» Your objective
According to the article on 529 college-savings plans, which fund did the Oppenheimer-run plans invest in?

» Text under study
529 plans are tough to analyze and too expensive.

If you've found it tough to decide on a college-savings plan for your child, you're in good company. It's difficult to evaluate the college-savings vehicles known as 529 plans--those state-administered investments that provide tax breaks for savers. They're complex, opaque, and often expensive. Add extreme ups and downs in the market, higher unemployment rates, and rising tuition costs, and the stakes seem higher now than ever.

Indeed, Morningstar's research into 529s has found that plans have grown more complex in recent years as they have added more investment options to their menus and diversified assets among multiple asset managers. With all of this variety has come variable performance, and investments designed for students nearing their college enrollment have produced a wide spectrum of returns. Finally, there also is a broad disparity when it comes to cost.

Because it's increasingly harder to compare 529s, Morningstar is developing new tools to help investors evaluate these plans both quantitatively and qualitatively. We plan to release our expanded research this fall in lieu of the "Best & Worst" list that we've published in April each year.

Are Four Heads Better Than One?
The market slide of 2008 was a test of any investment thesis, and many 529 plans didn't make the grade. Plans run by Oppenheimer were particularly hard hit because they invested in  Oppenheimer Core Bond (OPIGX), a fund that was billed as relatively staid but in fact was economically levered up and owned lots of risky bonds that posted huge losses in 2008. This episode highlighted for plan administrators the risk of hiring a single manager to run all of a 529 plan's assets. Some states, including Illinois, now feature managers from multiple firms rather than hire a single manager across strategies.

» Stored data
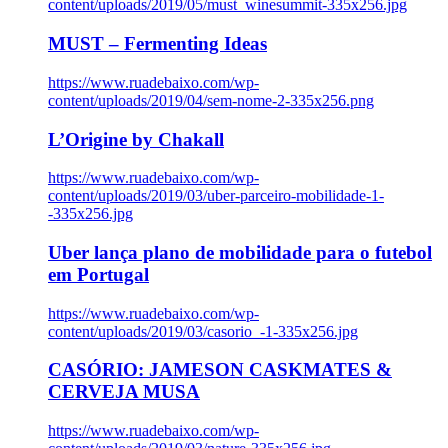
content/uploads/2019/05/must_winesummit-335x256.jpg
MUST – Fermenting Ideas
https://www.ruadebaixo.com/wp-
content/uploads/2019/04/sem-nome-2-335x256.png
L’Origine by Chakall
https://www.ruadebaixo.com/wp-
content/uploads/2019/03/uber-parceiro-mobilidade-1-
-335x256.jpg
Uber lança plano de mobilidade para o futebol
em Portugal
https://www.ruadebaixo.com/wp-
content/uploads/2019/03/casorio_-1-335x256.jpg
CASÓRIO: JAMESON CASKMATES &
CERVEJA MUSA
https://www.ruadebaixo.com/wp-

» Problem solution
Oppenheimer Core Bond (OPIGX).